● **WHAT YOU HAVE TO DO**
Copy out the lines from the line containing "What are all" to the line containing "Current Quota", reproducing them verbatim.

● **AVAILABLE RECORDS**

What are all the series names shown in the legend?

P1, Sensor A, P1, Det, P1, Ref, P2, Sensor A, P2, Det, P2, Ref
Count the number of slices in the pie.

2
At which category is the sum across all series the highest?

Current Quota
==
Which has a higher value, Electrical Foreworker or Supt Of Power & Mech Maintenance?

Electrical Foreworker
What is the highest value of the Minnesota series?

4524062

● **ANSWER TO THIS EXERCISE**
What are all the series names shown in the legend?

P1, Sensor A, P1, Det, P1, Ref, P2, Sensor A, P2, Det, P2, Ref
Count the number of slices in the pie.

2
At which category is the sum across all series the highest?

Current Quota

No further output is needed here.